8.1 Effect Size

An is a quantitative description of the size or strength of an effect, difference, or relationship.

In Chapter 7, we used the p-value to decide whether a result was statistically significant. That is useful, but it is not enough. A statistically significant result can be tiny and practically unimportant. A non-significant result can still be interesting, especially if the study had low power or a small sample.

Effect sizes help us ask a different question:

How big is the effect?

Statistical vs. Practical Significance

A p-value helps us decide whether the result is statistically significant. An effect size helps us think about whether the result is meaningful.

Those are not the same thing.

A very small effect can be statistically significant if the sample size is huge. A larger effect can be non-significant if the sample size is small or the study has low power. This is why we should avoid letting the p-value do all the thinking for us.

TipKey Idea

Statistical significance asks whether a result is surprising under the null hypothesis.

Practical significance asks whether the effect matters in context.

Common Effect Sizes

Different statistical tests use different effect-size measures. You do not need to master all of these right now, but you should recognize that effect size is not one single statistic.

Statistical context Common effect size What it describes
Mean differences Cohen’s d or Hedges’ g Difference between means in standardized units
Correlation r Strength and direction of a relationship
ANOVA η², partial η², or ω² Proportion of variance associated with an effect
Chi-square φ or Cramer’s V Strength of association between categorical variables

We will return to specific effect sizes in the chapters where they are used. For now, the important point is that effect sizes describe magnitude.

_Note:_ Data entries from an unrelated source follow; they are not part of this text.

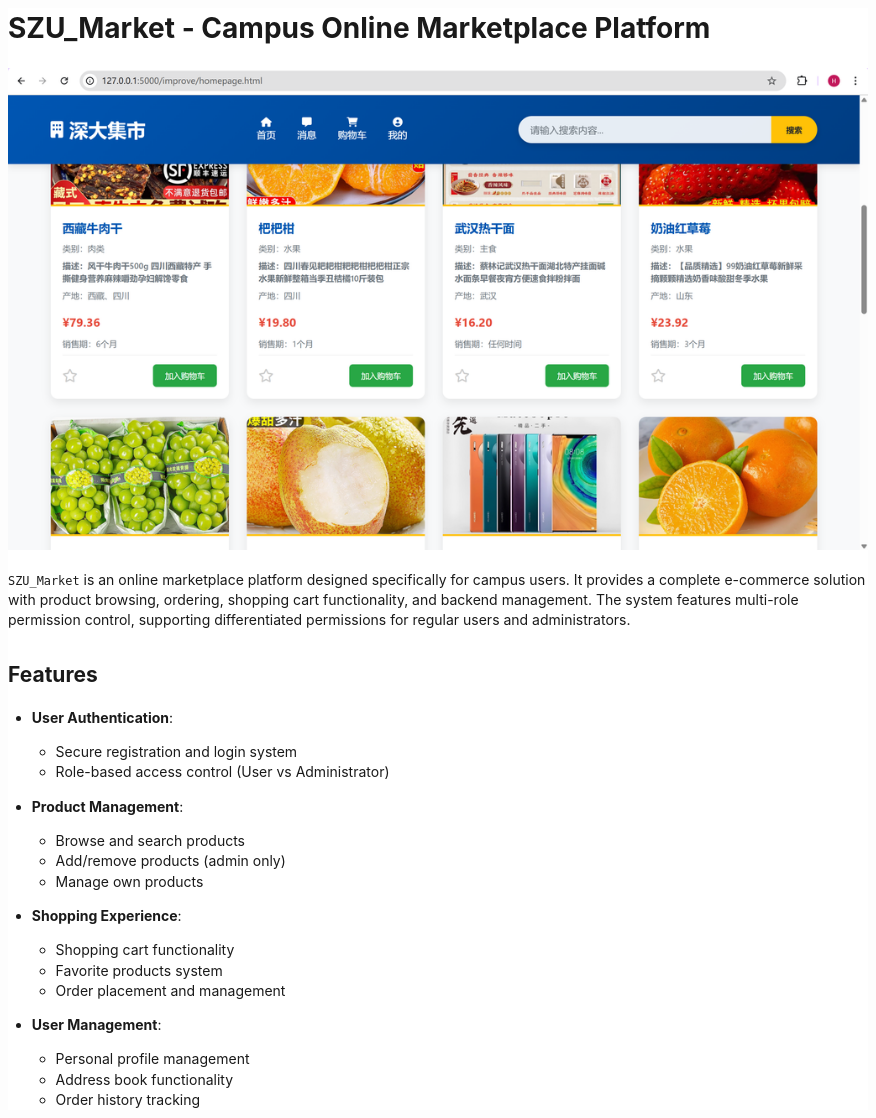 # SZU_Market - Campus Online Marketplace Platform

![Campus Marketplace](https://raw.githubusercontent.com/AdventureDe/SZU_Market/refs/heads/main/.github/images/szu-market-screenshot.png)

`SZU_Market` is an online marketplace platform designed specifically for campus users. It provides a complete e-commerce solution with product browsing, ordering, shopping cart functionality, and backend management. The system features multi-role permission control, supporting differentiated permissions for regular users and administrators.

## Features

- **User Authentication**:
  - Secure registration and login system
  - Role-based access control (User vs Administrator)
  
- **Product Management**:
  - Browse and search products
  - Add/remove products (admin only)
  - Manage own products
  
- **Shopping Experience**:
  - Shopping cart functionality
  - Favorite products system
  - Order placement and management
  
- **User Management**:
  - Personal profile management
  - Address book functionality
  - Order history tracking

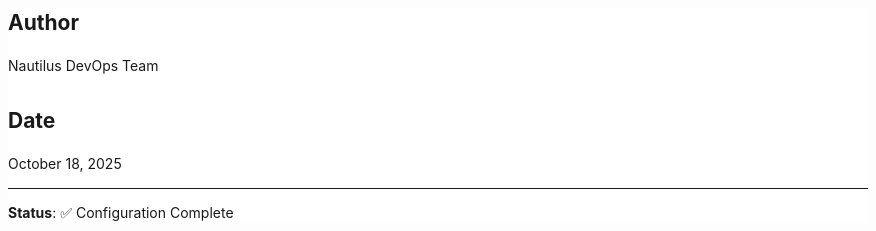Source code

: ## Author
Nautilus DevOps Team

## Date
October 18, 2025

---

**Status**: ✅ Configuration Complete
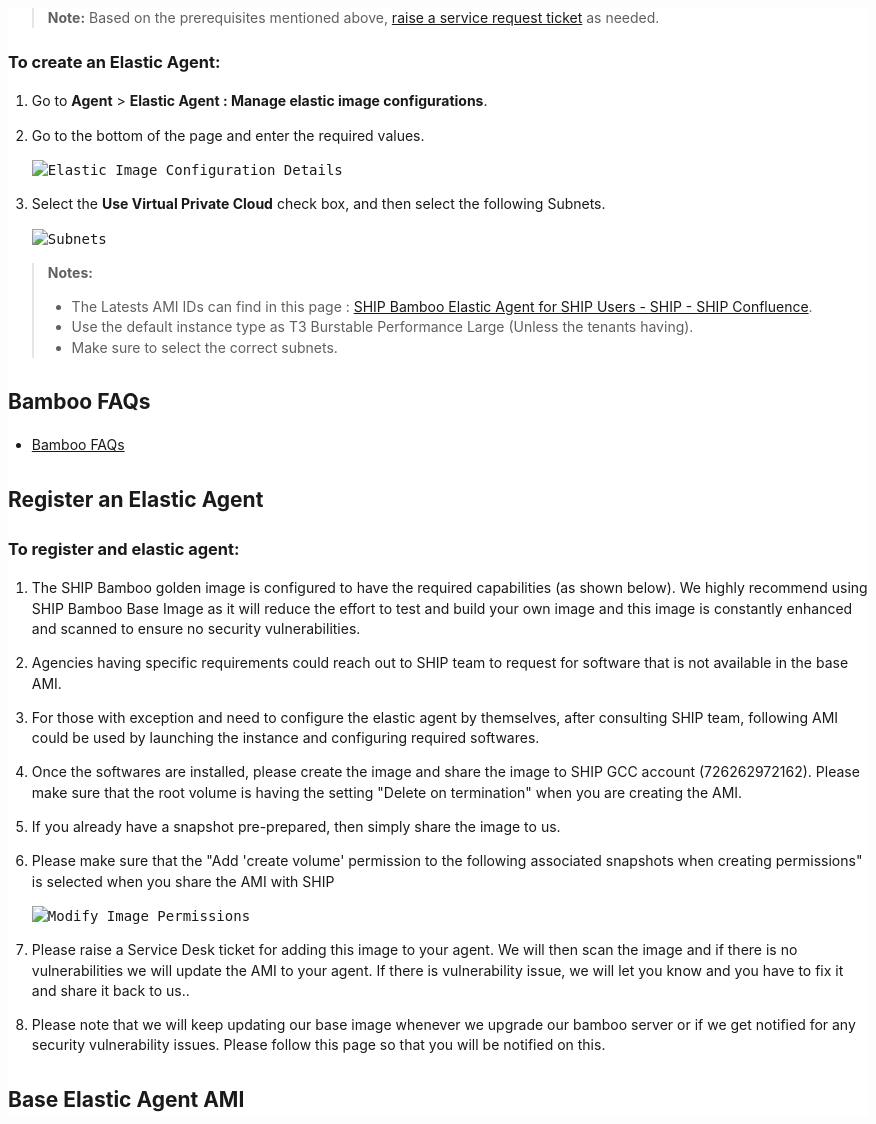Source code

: >**Note:** Based on the prerequisites mentioned above, [raise a service request ticket](https://jira.ship.gov.sg/servicedesk/customer/portal/11) as needed.

### To create an Elastic Agent:

1. Go to **Agent** > **Elastic Agent : Manage elastic image configurations**.
1. Go to the bottom of the page and enter the required values.

    <kbd>![Elastic Image Configuration Details]()

1. Select the **Use Virtual Private Cloud** check box, and then select the following Subnets.

    <kbd>![Subnets]()</kbd>

>**Notes:**
>- The Latests AMI IDs can find in this page : [SHIP Bamboo Elastic Agent for SHIP Users - SHIP - SHIP Confluence](https://confluence.ship.gov.sg/display/SHIP/SHIP+Bamboo+Elastic+Agent+for+SHIP+Users).
>- Use the default instance type as T3 Burstable Performance Large (Unless the tenants having).
>- Make sure to select the correct subnets.

## Bamboo FAQs
- [Bamboo FAQs](https://docs.developer.tech.gov.sg/docs/ship-hats-documentation/#/tools-faq?id=bamboo-faq)

## Register an Elastic Agent

### To register and elastic agent:
1.	The SHIP Bamboo golden image is configured to have the required capabilities (as shown below). We highly recommend using SHIP Bamboo Base Image as it will reduce the effort to test and build your own image and this image is constantly enhanced and scanned to ensure no security vulnerabilities. 
2.	Agencies having specific requirements could reach out to SHIP team to request for software that is not available in the base AMI.
3.	For those with exception and need to configure the elastic agent by themselves, after consulting SHIP team, following AMI could be used by launching the instance and configuring required softwares. 
4.	Once the softwares are installed, please create the image and share the image to SHIP GCC account (726262972162).  Please make sure that the root volume is having the setting "Delete on termination"  when you are creating the AMI. 
5.	If you already have a snapshot pre-prepared, then simply share the image to us.
6.	Please make sure that the "Add 'create volume' permission to the following associated snapshots when creating permissions" is selected when you share the AMI with SHIP  
    
    <kbd>![Modify Image Permissions]()

7.	Please raise a Service Desk ticket for adding this image to your agent. We will then scan the image and if there is no vulnerabilities we will update the AMI to your agent. If there is vulnerability issue, we will let you know and you have to fix it and share it back to us..
8.	Please note that we will keep updating our base image whenever we upgrade our bamboo server or if we get notified for any security vulnerability issues. Please follow this page so that you will be notified on this. 

## Base Elastic Agent AMI
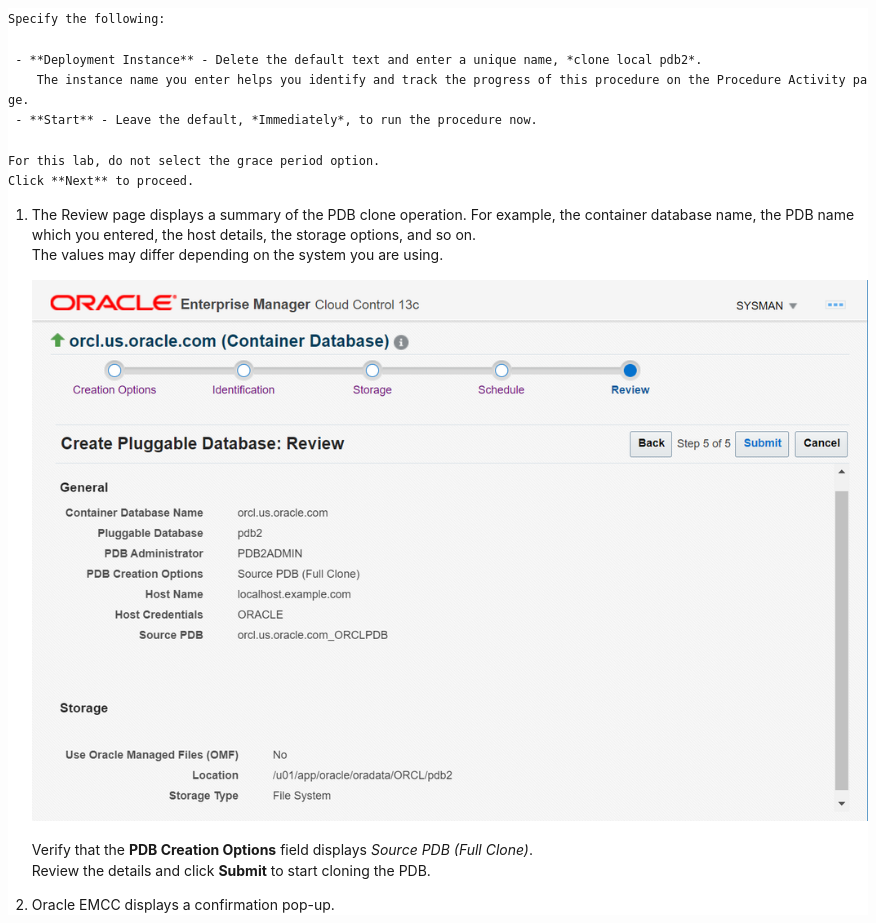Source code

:     Specify the following:  

     - **Deployment Instance** - Delete the default text and enter a unique name, *clone local pdb2*.  
		The instance name you enter helps you identify and track the progress of this procedure on the Procedure Activity page.
     - **Start** - Leave the default, *Immediately*, to run the procedure now.  

    For this lab, do not select the grace period option.   
    Click **Next** to proceed.  

1.  The Review page displays a summary of the PDB clone operation. For example, the container database name, the PDB name which you entered, the host details, the storage options, and so on.   
	The values may differ depending on the system you are using.

	 ![Clone PDB2 Review Summary](./images/clone-pdb-09-pdb2-review.png " ")

    Verify that the **PDB Creation Options** field displays *Source PDB (Full Clone)*.   
    Review the details and click **Submit** to start cloning the PDB.  

1.  Oracle EMCC displays a confirmation pop-up.   
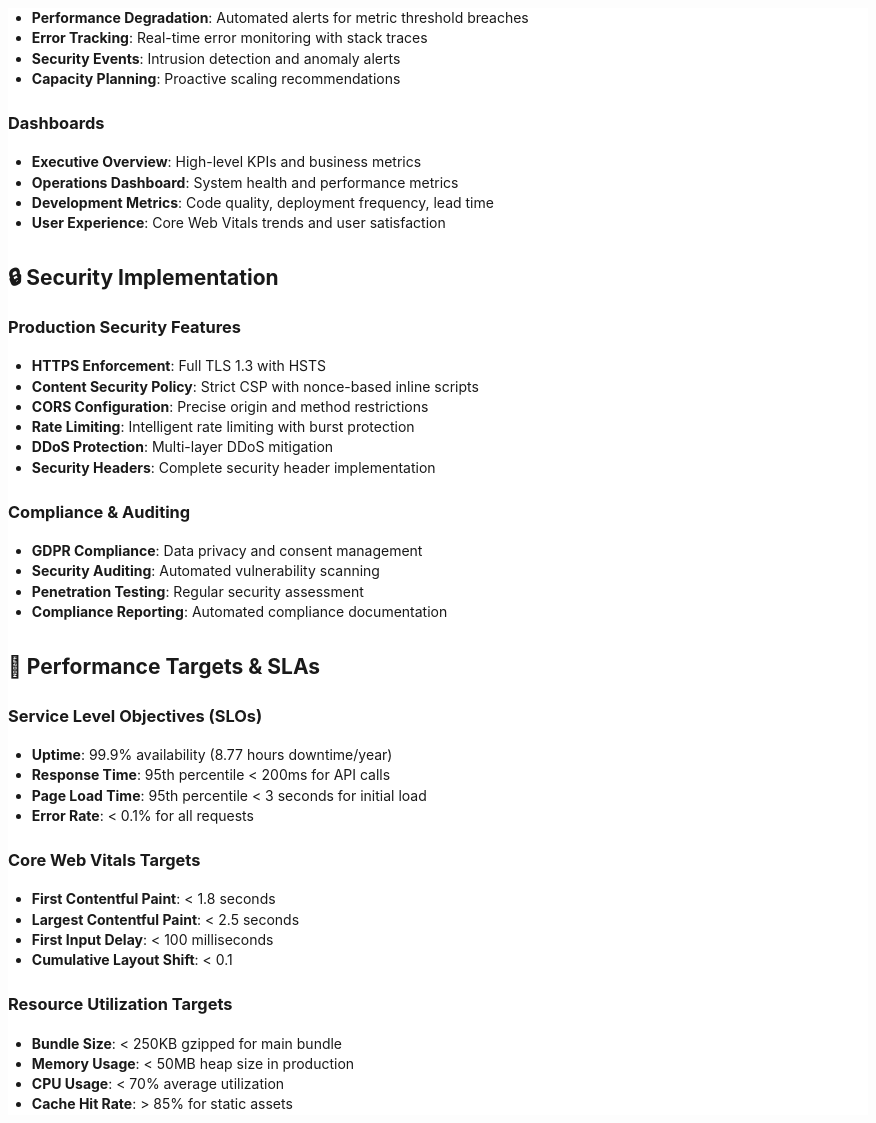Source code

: - **Performance Degradation**: Automated alerts for metric threshold breaches
- **Error Tracking**: Real-time error monitoring with stack traces
- **Security Events**: Intrusion detection and anomaly alerts
- **Capacity Planning**: Proactive scaling recommendations

### Dashboards

- **Executive Overview**: High-level KPIs and business metrics
- **Operations Dashboard**: System health and performance metrics
- **Development Metrics**: Code quality, deployment frequency, lead time
- **User Experience**: Core Web Vitals trends and user satisfaction

## 🔒 Security Implementation

### Production Security Features

- **HTTPS Enforcement**: Full TLS 1.3 with HSTS
- **Content Security Policy**: Strict CSP with nonce-based inline scripts
- **CORS Configuration**: Precise origin and method restrictions
- **Rate Limiting**: Intelligent rate limiting with burst protection
- **DDoS Protection**: Multi-layer DDoS mitigation
- **Security Headers**: Complete security header implementation

### Compliance & Auditing

- **GDPR Compliance**: Data privacy and consent management
- **Security Auditing**: Automated vulnerability scanning
- **Penetration Testing**: Regular security assessment
- **Compliance Reporting**: Automated compliance documentation

## 🎯 Performance Targets & SLAs

### Service Level Objectives (SLOs)

- **Uptime**: 99.9% availability (8.77 hours downtime/year)
- **Response Time**: 95th percentile < 200ms for API calls
- **Page Load Time**: 95th percentile < 3 seconds for initial load
- **Error Rate**: < 0.1% for all requests

### Core Web Vitals Targets

- **First Contentful Paint**: < 1.8 seconds
- **Largest Contentful Paint**: < 2.5 seconds
- **First Input Delay**: < 100 milliseconds
- **Cumulative Layout Shift**: < 0.1

### Resource Utilization Targets

- **Bundle Size**: < 250KB gzipped for main bundle
- **Memory Usage**: < 50MB heap size in production
- **CPU Usage**: < 70% average utilization
- **Cache Hit Rate**: > 85% for static assets
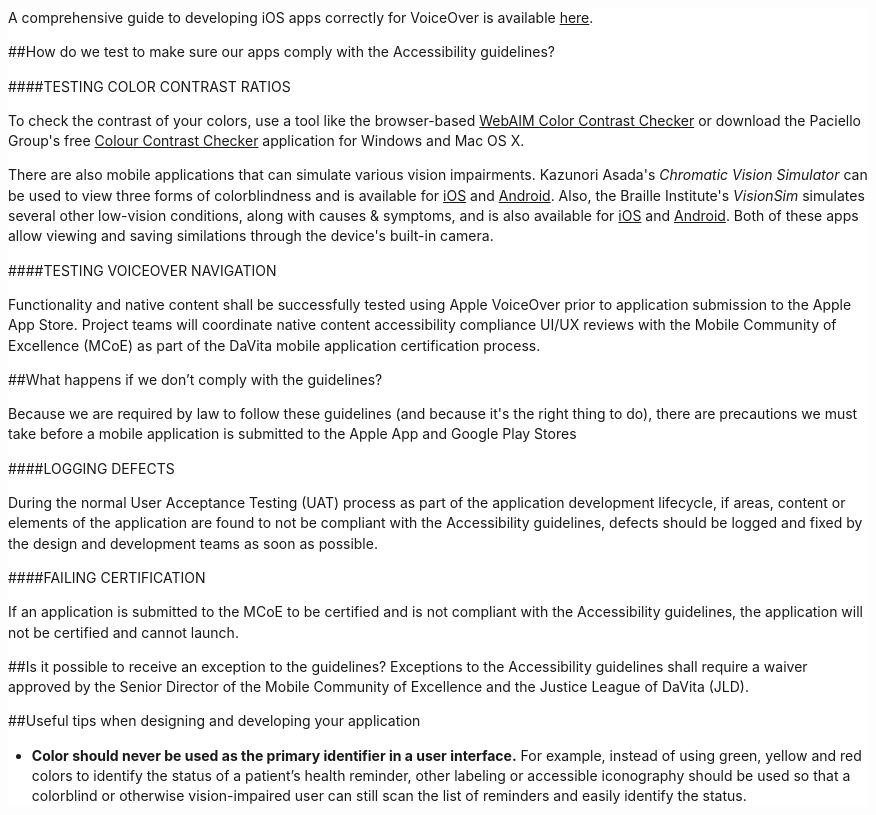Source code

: A comprehensive guide to developing iOS apps correctly for VoiceOver is available [here](https://github.com/dva-mcoe/general-documentation/blob/master/ui-ux-guide/ios_voiceover_development_guide.md).

##How do we test to make sure our apps comply with the Accessibility guidelines?

####TESTING COLOR CONTRAST RATIOS

To check the contrast of your colors, use a tool like the browser-based  [WebAIM Color Contrast Checker](http://webaim.org/resources/contrastchecker) or download the Paciello Group's free [Colour Contrast Checker](http://www.paciellogroup.com/resources/contrastanalyser/) application for Windows and Mac OS X.

There are also mobile applications that can simulate various vision impairments. Kazunori Asada's *Chromatic Vision Simulator* can be used to view three forms of colorblindness and is available for [iOS](https://itunes.apple.com/us/app/chromatic-vision-simulator/id389310222?mt=8) and [Android](https://play.google.com/store/apps/details?id=asada0.android.cvsimulator&hl=en). Also, the Braille Institute's *VisionSim* simulates several other low-vision conditions, along with causes & symptoms, and is also available for [iOS](https://itunes.apple.com/us/app/visionsim-by-braille-institute/id525114829?mt=8) and [Android](https://play.google.com/store/apps/details?id=com.BrailleIns.VisionSim&hl=en). Both of these apps allow viewing and saving similations through the device's built-in camera.

####TESTING VOICEOVER NAVIGATION

Functionality and native content shall be successfully tested using Apple VoiceOver prior to application submission to the Apple App Store. Project teams will coordinate native content accessibility compliance UI/UX reviews with the Mobile Community of Excellence (MCoE) as part of the DaVita mobile application certification process.

##What happens if we don’t comply with the guidelines?

Because we are required by law to follow these guidelines (and because it's the right thing to do), there are precautions we must take before a mobile application is submitted to the Apple App and Google Play Stores

####LOGGING DEFECTS

During the normal User Acceptance Testing (UAT) process as part of the application development lifecycle, if areas, content or elements of the application are found to not be compliant with the Accessibility guidelines, defects should be logged and fixed by the design and development teams as soon as possible.

####FAILING CERTIFICATION

If an application is submitted to the MCoE to be certified and is not compliant with the Accessibility guidelines, the application will not be certified and cannot launch.

##Is it possible to receive an exception to the guidelines?
Exceptions to the Accessibility guidelines shall require a waiver approved by the Senior Director of the Mobile Community of Excellence and the Justice League of DaVita (JLD).

##Useful tips when designing and developing your application

* **Color should never be used as the primary identifier in a user interface.** For example, instead of using green, yellow and red colors to identify the status of a patient’s health reminder, other labeling or accessible iconography should be used so that a colorblind or otherwise vision-impaired user can still scan the list of reminders and easily identify the status.
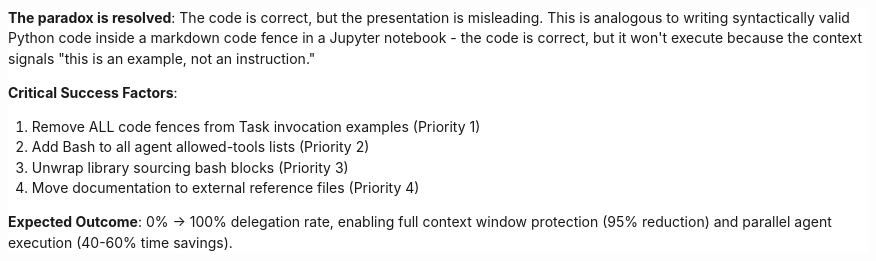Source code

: **The paradox is resolved**: The code is correct, but the presentation is misleading. This is analogous to writing syntactically valid Python code inside a markdown code fence in a Jupyter notebook - the code is correct, but it won't execute because the context signals "this is an example, not an instruction."

**Critical Success Factors**:
1. Remove ALL code fences from Task invocation examples (Priority 1)
2. Add Bash to all agent allowed-tools lists (Priority 2)
3. Unwrap library sourcing bash blocks (Priority 3)
4. Move documentation to external reference files (Priority 4)

**Expected Outcome**: 0% → 100% delegation rate, enabling full context window protection (95% reduction) and parallel agent execution (40-60% time savings).
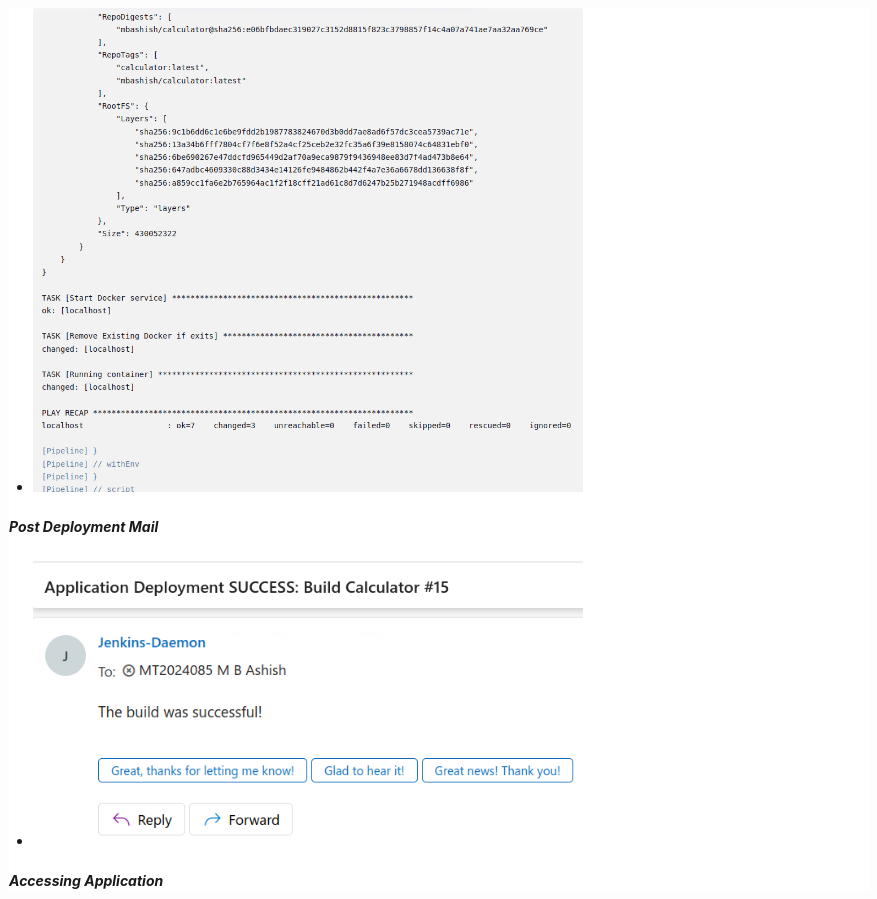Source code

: - <img src="./imgs/op8.png" alt="Description" width="550">

##### Post Deployment Mail
- <img src="./imgs/op10.png" alt="Description" width="550">
##### Accessing Application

The d family of effect sizes describes standardized mean differences. Cohen’s d is common, but Hedges’ g is often preferred with smaller samples because it corrects some small-sample bias.

The r family of effect sizes describes associations. A correlation can range from -1 to +1, with 0 indicating no linear relationship. Squaring a correlation gives the proportion of variance explained.

The eta-squared family is often used with ANOVA. Eta-squared, partial eta-squared, and omega-squared estimate the amount of variation in the dependent variable associated with one or more predictors. We will keep those distinctions light until the ANOVA chapter.

Small, Medium, and Large Effects

You may have seen rules of thumb online. For example, Cohen’s d values of .20, .50, and .80 are often described as small, medium, and large. Correlations of .10, .30, and .50 are also often described that way.

Those guidelines can be useful as a starting point, but please do not treat them like universal laws.

Quite frankly, it depends.

The meaning of an effect size depends on the research area, the outcome, the intervention, the cost of acting on the result, the risk of not acting, and what previous studies have found.

For example, a very small effect can matter if the outcome is important, the intervention is cheap, and many people are affected. A small reduction in future heart attacks can matter a lot if the intervention is inexpensive and widely available.

On the other hand, imagine an educational intervention that produces a large effect on GPA but costs $100,000 per student. That might be statistically and practically impressive, but it may not be feasible. The effect is large, but the real-world decision is still complicated.

WarningBe Careful With Benchmarks

Small, medium, and large effect-size labels are shortcuts. They are not substitutes for thinking.

A better question is: What is the smallest effect size that would matter in this context?

Effect Size as Part of BEAN

Effect size matters because larger effects are easier to detect.

Holding alpha and sample size constant:

  • Larger effect size → higher power
  • Smaller effect size → lower power

This also means smaller effects require larger samples if we want a good chance of detecting them.

That is one of the major reasons researchers conduct power analyses. They are not just asking, “How many people do I need?” They are asking, “How many people do I need to detect an effect of this size with reasonable power?”

Daniel Lakens has a useful journal article on effect sizes and a chapter on effect sizes. He also discusses sample size justification, including ways to identify the smallest effect size of interest.

One helpful approach is to look at the distribution of effect sizes in a research area instead of relying only on generic benchmarks. For example, some education researchers have examined existing intervention effects to develop field-specific expectations for what counts as small, medium, or large.